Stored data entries
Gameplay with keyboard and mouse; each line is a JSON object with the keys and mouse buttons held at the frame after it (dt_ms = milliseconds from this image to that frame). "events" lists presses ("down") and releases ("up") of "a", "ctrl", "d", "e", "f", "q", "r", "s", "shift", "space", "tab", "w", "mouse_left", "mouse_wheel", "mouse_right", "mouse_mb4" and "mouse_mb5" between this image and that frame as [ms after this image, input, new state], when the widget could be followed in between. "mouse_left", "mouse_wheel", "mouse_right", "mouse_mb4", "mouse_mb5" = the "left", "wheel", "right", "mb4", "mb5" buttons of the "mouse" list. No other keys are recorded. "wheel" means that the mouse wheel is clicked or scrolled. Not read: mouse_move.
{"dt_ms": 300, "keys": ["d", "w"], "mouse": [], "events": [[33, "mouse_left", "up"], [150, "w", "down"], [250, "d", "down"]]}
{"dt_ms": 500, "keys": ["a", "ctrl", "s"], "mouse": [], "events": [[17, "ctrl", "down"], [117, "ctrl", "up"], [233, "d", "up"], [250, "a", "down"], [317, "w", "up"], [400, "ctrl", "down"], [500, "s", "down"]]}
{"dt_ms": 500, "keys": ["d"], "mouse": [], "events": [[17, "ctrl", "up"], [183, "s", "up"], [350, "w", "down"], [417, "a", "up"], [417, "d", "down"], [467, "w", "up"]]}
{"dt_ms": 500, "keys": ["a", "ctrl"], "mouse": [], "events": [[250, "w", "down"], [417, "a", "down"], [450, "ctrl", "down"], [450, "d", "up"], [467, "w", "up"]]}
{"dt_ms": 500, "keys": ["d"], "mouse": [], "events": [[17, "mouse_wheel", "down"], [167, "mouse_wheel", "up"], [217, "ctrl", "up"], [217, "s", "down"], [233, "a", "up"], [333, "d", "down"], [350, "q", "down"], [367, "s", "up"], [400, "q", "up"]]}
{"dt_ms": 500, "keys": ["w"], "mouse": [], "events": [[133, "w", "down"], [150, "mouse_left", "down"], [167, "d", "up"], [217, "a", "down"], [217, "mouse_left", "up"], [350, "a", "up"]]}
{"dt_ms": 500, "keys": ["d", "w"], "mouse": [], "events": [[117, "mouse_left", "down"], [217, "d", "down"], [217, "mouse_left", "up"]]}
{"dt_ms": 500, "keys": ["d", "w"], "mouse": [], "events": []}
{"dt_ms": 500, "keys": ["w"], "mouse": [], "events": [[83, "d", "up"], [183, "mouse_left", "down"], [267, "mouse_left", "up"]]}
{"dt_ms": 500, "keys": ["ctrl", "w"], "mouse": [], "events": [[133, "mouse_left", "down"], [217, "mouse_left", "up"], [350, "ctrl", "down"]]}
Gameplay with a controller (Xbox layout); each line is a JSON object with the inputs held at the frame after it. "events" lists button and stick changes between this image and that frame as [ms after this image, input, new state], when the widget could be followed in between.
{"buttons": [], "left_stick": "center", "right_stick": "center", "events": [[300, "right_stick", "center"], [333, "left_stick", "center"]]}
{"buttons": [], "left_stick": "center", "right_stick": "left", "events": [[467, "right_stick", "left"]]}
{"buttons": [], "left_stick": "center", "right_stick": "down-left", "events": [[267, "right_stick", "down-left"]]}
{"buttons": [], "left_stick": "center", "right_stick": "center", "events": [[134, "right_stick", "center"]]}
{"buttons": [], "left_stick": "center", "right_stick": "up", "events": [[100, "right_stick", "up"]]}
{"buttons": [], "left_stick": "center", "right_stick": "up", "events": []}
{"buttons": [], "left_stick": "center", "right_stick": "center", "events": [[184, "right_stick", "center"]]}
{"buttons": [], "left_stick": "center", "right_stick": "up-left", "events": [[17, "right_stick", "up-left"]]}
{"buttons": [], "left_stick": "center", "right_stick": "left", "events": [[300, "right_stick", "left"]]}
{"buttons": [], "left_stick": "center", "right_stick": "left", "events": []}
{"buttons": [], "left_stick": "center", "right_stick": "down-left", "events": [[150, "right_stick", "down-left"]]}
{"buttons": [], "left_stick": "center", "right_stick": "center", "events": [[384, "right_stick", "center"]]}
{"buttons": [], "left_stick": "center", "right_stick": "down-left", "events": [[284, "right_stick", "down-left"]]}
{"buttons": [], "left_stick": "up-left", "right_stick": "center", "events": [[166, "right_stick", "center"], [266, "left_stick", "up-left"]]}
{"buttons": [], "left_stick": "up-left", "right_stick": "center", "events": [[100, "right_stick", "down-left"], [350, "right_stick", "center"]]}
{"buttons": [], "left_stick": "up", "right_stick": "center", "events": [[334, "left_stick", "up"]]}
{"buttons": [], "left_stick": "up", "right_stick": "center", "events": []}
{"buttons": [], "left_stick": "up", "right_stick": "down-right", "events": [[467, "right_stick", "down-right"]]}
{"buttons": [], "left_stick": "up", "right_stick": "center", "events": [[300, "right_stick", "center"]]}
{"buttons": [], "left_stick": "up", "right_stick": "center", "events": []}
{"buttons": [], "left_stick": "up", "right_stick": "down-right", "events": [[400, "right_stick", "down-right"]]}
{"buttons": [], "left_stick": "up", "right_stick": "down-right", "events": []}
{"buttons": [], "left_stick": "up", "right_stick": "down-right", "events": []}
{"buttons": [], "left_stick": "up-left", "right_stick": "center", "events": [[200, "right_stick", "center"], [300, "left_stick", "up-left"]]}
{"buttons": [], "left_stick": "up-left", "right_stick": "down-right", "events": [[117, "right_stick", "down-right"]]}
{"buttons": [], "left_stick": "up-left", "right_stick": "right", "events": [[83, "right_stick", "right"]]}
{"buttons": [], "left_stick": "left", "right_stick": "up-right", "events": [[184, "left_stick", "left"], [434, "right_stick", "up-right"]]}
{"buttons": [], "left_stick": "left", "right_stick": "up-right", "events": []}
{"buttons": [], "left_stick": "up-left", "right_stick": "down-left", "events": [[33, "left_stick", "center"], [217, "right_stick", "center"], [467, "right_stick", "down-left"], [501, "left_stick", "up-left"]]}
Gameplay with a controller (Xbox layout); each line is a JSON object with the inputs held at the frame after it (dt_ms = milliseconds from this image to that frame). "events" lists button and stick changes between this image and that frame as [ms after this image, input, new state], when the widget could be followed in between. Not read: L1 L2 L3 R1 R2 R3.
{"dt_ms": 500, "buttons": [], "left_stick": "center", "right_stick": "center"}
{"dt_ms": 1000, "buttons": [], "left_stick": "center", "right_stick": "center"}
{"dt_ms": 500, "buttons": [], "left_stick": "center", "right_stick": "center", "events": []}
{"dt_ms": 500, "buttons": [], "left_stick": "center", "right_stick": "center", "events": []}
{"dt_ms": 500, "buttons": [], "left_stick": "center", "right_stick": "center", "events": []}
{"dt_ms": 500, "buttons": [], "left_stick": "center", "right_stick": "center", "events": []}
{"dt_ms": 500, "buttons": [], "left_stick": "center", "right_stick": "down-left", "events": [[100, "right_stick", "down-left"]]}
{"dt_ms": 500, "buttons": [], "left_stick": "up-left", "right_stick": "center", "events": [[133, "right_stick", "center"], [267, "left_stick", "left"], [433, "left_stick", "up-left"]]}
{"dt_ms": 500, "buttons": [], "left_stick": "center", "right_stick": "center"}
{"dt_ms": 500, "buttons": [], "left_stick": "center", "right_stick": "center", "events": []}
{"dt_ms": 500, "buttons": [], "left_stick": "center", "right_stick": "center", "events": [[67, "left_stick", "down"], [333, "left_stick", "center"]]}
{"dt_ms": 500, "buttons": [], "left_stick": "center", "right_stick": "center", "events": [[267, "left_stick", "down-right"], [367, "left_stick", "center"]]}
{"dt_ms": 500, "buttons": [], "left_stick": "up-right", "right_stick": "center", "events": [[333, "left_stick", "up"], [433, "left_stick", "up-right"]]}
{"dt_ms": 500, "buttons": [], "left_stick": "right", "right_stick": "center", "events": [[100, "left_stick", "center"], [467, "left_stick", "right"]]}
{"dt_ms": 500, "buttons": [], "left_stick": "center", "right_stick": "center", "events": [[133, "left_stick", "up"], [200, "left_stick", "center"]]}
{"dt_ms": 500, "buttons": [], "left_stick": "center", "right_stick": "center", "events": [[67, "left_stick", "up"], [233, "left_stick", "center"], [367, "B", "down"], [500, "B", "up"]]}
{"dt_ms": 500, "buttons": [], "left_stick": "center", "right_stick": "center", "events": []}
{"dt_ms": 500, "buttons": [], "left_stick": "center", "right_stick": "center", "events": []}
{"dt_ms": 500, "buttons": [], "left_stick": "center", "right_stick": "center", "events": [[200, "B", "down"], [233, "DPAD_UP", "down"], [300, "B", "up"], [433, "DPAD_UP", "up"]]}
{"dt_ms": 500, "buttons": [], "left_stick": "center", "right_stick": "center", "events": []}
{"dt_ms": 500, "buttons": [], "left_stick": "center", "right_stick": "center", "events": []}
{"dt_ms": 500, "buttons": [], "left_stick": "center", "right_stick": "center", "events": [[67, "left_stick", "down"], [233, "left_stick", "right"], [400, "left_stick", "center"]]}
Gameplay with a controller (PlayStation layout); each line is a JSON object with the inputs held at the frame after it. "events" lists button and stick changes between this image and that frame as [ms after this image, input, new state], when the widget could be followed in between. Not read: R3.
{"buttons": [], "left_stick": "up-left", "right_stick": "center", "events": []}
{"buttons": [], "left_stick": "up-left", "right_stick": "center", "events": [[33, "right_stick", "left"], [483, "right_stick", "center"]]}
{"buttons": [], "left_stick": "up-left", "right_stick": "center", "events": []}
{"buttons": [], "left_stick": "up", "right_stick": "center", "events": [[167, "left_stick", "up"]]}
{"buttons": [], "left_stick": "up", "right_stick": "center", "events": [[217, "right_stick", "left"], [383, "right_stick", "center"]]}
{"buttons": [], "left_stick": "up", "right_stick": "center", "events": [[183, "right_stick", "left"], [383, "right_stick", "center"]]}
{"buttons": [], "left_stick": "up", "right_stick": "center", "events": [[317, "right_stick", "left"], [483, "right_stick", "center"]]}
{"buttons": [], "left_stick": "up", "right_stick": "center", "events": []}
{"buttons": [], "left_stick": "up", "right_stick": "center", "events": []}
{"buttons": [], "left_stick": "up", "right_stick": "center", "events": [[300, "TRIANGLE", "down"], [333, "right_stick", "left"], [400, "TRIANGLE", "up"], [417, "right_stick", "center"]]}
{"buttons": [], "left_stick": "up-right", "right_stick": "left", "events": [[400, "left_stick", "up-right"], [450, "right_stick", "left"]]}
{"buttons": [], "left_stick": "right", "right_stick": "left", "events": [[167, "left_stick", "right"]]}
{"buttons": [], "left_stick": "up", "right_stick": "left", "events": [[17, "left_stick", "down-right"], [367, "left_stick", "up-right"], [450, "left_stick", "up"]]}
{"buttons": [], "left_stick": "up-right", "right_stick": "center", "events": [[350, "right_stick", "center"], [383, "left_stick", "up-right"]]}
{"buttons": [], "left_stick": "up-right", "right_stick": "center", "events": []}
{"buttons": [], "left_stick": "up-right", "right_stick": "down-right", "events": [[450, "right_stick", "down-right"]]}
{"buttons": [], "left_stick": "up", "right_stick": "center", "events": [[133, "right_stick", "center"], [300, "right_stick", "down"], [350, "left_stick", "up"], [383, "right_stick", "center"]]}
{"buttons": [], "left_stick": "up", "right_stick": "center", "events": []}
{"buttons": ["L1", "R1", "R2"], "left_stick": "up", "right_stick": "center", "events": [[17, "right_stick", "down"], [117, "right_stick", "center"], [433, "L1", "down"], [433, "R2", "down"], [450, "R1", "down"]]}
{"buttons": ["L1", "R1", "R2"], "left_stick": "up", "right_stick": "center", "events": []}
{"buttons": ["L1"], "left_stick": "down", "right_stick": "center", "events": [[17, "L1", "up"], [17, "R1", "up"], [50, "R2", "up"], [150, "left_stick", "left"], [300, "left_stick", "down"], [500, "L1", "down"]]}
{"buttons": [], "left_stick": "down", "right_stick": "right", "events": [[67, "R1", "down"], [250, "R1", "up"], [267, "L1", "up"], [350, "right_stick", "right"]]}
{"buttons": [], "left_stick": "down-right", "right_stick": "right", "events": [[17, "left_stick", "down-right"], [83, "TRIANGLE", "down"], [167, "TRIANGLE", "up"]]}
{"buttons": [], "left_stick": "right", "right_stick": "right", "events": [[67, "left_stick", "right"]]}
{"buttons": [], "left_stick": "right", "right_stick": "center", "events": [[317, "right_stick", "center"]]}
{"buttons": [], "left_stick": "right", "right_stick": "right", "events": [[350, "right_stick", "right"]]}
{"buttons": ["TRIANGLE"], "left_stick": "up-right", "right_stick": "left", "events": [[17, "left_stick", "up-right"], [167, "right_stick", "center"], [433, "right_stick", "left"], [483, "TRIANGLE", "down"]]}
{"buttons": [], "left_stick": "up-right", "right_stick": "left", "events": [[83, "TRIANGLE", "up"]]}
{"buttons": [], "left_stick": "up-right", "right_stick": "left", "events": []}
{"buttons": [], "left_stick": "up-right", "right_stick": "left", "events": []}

◆ **Instructions for the task**: If a line in the data above includes the string "Xbox", copy it.

◆ **Solved problem**:
Gameplay with a controller (Xbox layout); each line is a JSON object with the inputs held at the frame after it. "events" lists button and stick changes between this image and that frame as [ms after this image, input, new state], when the widget could be followed in between.
Gameplay with a controller (Xbox layout); each line is a JSON object with the inputs held at the frame after it (dt_ms = milliseconds from this image to that frame). "events" lists button and stick changes between this image and that frame as [ms after this image, input, new state], when the widget could be followed in between. Not read: L1 L2 L3 R1 R2 R3.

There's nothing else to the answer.